→ **BRIEF**
Would you please transcribe the data in full and exactly, excluding images?
** PROVIDED DATA follows **
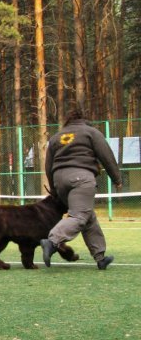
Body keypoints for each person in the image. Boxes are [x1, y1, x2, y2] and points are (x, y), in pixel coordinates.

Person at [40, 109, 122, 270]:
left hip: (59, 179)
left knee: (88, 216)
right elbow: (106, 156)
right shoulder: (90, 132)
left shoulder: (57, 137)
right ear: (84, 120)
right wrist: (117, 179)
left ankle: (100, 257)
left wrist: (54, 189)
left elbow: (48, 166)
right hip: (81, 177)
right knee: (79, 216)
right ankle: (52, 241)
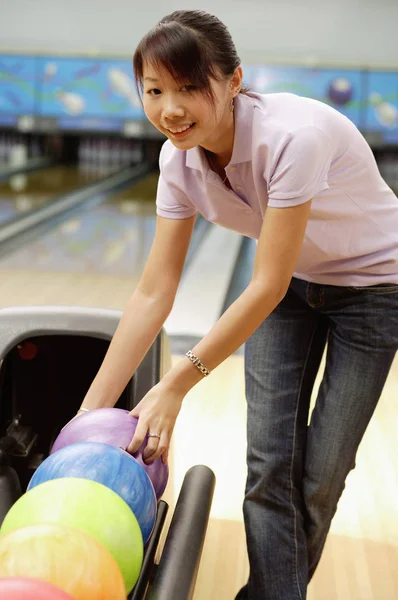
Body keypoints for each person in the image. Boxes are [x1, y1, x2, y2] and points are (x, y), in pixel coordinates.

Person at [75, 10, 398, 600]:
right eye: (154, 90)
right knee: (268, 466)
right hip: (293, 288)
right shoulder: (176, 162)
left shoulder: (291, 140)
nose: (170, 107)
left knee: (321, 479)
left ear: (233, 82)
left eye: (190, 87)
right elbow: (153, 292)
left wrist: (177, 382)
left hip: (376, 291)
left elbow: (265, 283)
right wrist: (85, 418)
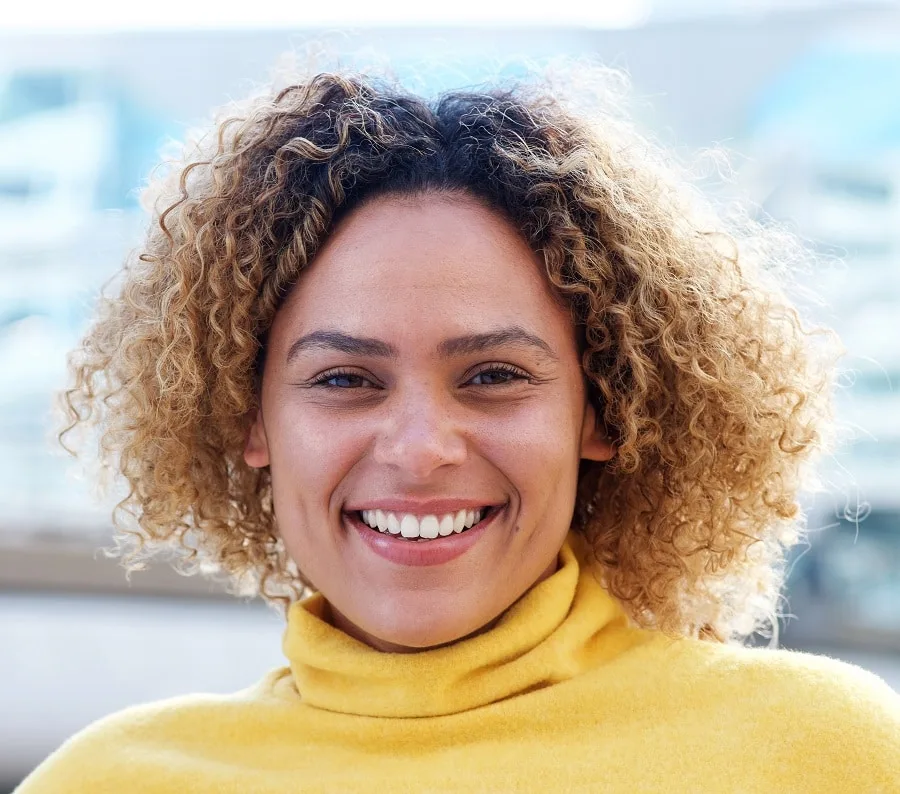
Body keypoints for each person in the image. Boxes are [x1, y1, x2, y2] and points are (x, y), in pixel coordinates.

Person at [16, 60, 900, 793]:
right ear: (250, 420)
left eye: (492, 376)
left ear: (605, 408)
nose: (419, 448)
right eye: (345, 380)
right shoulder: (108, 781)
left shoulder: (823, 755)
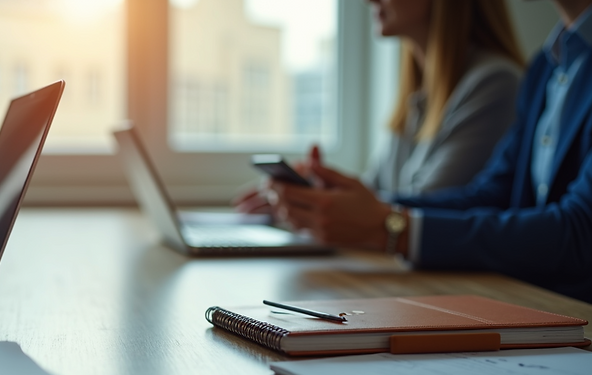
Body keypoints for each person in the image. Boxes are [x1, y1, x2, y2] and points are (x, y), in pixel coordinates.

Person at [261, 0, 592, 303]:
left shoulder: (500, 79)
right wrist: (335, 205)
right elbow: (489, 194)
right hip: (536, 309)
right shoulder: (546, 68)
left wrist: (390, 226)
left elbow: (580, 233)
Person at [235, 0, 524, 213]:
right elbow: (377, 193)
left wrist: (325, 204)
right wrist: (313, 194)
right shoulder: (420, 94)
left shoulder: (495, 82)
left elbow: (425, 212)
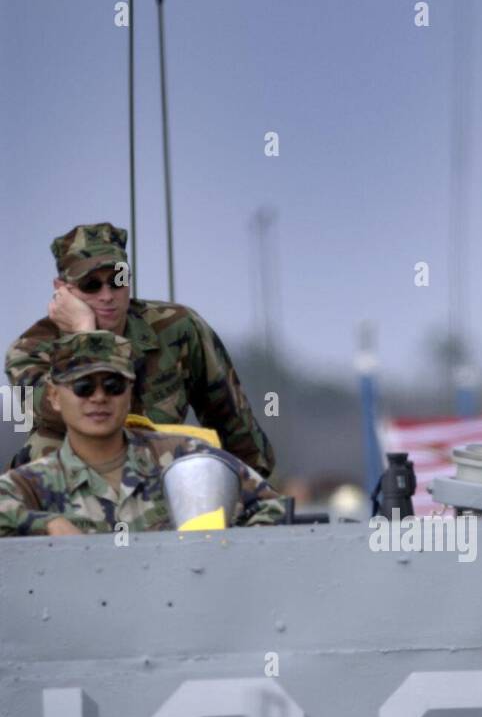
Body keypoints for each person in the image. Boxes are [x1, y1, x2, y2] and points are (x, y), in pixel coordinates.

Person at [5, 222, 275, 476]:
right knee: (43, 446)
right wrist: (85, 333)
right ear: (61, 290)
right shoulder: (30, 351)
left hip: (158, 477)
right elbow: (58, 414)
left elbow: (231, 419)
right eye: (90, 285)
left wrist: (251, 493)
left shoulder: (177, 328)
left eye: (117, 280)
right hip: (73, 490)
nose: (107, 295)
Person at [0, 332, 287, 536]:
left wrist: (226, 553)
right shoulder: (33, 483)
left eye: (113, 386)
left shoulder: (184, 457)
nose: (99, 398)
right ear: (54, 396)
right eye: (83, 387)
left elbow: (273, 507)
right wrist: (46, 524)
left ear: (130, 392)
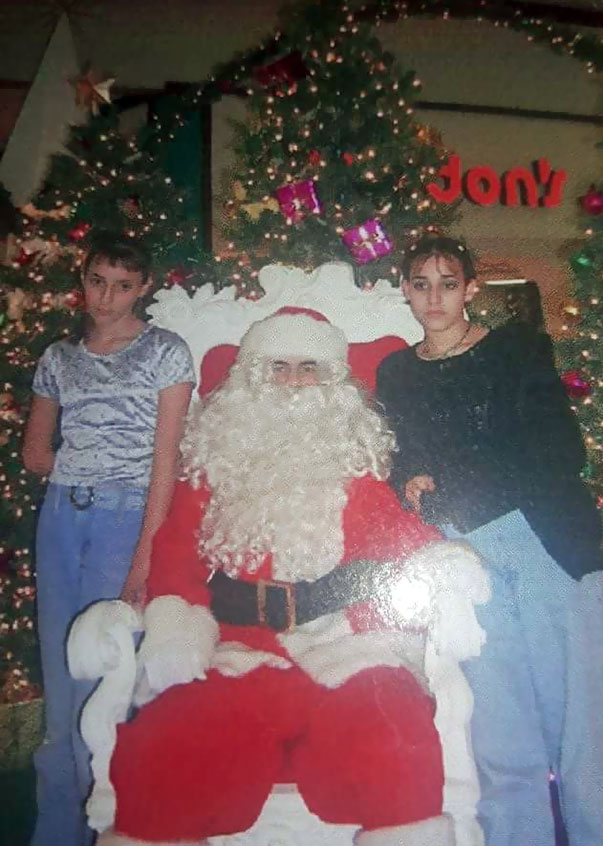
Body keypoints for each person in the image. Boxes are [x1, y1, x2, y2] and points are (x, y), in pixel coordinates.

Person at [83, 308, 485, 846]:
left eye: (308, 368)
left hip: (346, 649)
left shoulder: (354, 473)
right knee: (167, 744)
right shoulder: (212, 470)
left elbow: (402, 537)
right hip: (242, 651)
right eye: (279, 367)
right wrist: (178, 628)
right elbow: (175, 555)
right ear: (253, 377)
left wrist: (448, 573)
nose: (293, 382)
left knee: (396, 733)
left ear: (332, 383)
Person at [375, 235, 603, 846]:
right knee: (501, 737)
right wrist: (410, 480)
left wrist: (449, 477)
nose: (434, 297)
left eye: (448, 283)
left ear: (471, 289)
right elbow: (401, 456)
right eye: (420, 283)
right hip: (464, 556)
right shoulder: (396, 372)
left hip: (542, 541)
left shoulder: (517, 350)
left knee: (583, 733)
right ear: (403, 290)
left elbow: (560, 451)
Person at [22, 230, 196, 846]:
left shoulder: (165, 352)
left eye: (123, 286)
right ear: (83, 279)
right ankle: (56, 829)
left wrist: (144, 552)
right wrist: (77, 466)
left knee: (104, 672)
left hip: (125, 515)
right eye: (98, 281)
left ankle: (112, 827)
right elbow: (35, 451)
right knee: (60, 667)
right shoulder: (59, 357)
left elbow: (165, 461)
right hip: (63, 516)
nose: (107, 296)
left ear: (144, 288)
** End of PROVIDED DATA **
→ **TASK SOLUTION**
Body keypoints for each person in the image. Boxes are [x1, y1, x2, y2] and points are (x, y), in pixel coordinates.

Person at [40, 109, 122, 270]:
left hip: (59, 179)
left knee: (88, 216)
right elbow: (106, 156)
right shoulder: (90, 132)
left shoulder: (57, 137)
right ear: (84, 120)
right wrist: (117, 179)
left ankle: (100, 257)
left wrist: (54, 189)
left elbow: (48, 166)
right hip: (81, 177)
right knee: (79, 216)
right ankle: (52, 241)
Body keypoints for each person in the image. Boxes are [x1, y1, x2, y2] and points are (x, y), in pixel coordinates.

Person at [75, 10, 398, 600]:
right eye: (154, 90)
right knee: (268, 466)
right hip: (293, 288)
right shoulder: (176, 162)
left shoulder: (291, 140)
nose: (170, 107)
left knee: (321, 479)
left ear: (233, 82)
left eye: (190, 87)
right elbow: (153, 292)
left wrist: (177, 382)
left hip: (376, 291)
left elbow: (265, 283)
right wrist: (85, 418)
Body keypoints for each person in the image. Boxes are [x1, y1, x2, y2] and points are (x, y), in pixel coordinates.

Person at [16, 60, 900, 793]:
right ear: (250, 420)
left eye: (492, 376)
left ear: (605, 408)
nose: (419, 448)
right eye: (345, 380)
right shoulder: (108, 781)
left shoulder: (823, 755)
Body keypoints for each person in the image. Boxes are [x1, y1, x2, y2] and points are (x, y), in pixel coordinates.

Person at [261, 0, 592, 303]:
left shoulder: (500, 79)
right wrist: (335, 205)
right elbow: (489, 194)
right hip: (536, 309)
right shoulder: (546, 68)
left wrist: (390, 226)
left elbow: (580, 233)
Person at [235, 0, 524, 213]:
right elbow: (377, 193)
left wrist: (325, 204)
right wrist: (313, 194)
right shoulder: (420, 94)
left shoulder: (495, 82)
left elbow: (425, 212)
Body keypoints for each person in the image. Boxes are [x1, y1, x2, y2] and points are (x, y), in pixel coordinates.

Person at [5, 222, 275, 476]:
right knee: (43, 446)
right wrist: (85, 333)
right ear: (61, 290)
right shoulder: (30, 351)
left hip: (158, 477)
right elbow: (58, 414)
left elbow: (231, 419)
right eye: (90, 285)
left wrist: (251, 493)
left shoulder: (177, 328)
left eye: (117, 280)
right hip: (73, 490)
nose: (107, 295)
Person at [0, 332, 287, 536]:
left wrist: (226, 553)
right shoulder: (33, 483)
left eye: (113, 386)
left shoulder: (184, 457)
nose: (99, 398)
right ear: (54, 396)
right eye: (83, 387)
left elbow: (273, 507)
right wrist: (46, 524)
left ear: (130, 392)
Body keypoints for each person in the image. Boxes are [x1, y1, x2, y2] and points are (x, y), in pixel coordinates.

Person at [83, 308, 485, 846]:
left eye: (308, 368)
left hip: (346, 649)
left shoulder: (354, 473)
right knee: (167, 744)
right shoulder: (212, 470)
left elbow: (402, 537)
right hip: (242, 651)
right eye: (279, 367)
right wrist: (178, 628)
right elbow: (175, 555)
right ear: (253, 377)
left wrist: (448, 573)
nose: (293, 382)
left knee: (396, 733)
left ear: (332, 383)
Person at [375, 235, 603, 846]:
right knee: (501, 737)
right wrist: (410, 480)
left wrist: (449, 477)
nose: (434, 297)
left eye: (448, 283)
left ear: (471, 289)
right elbow: (401, 456)
right eye: (420, 283)
right hip: (464, 556)
right shoulder: (396, 372)
left hip: (542, 541)
left shoulder: (517, 350)
left knee: (583, 733)
right ear: (403, 290)
left elbow: (560, 451)
Person at [22, 230, 196, 846]:
left shoulder: (165, 352)
left eye: (123, 286)
right ear: (83, 279)
right ankle: (56, 829)
left wrist: (144, 552)
right wrist: (77, 466)
left knee: (104, 672)
left hip: (125, 515)
right eye: (98, 281)
left ankle: (112, 827)
right elbow: (35, 451)
right knee: (60, 667)
right shoulder: (59, 357)
left elbow: (165, 461)
right hip: (63, 516)
nose: (107, 296)
left ear: (144, 288)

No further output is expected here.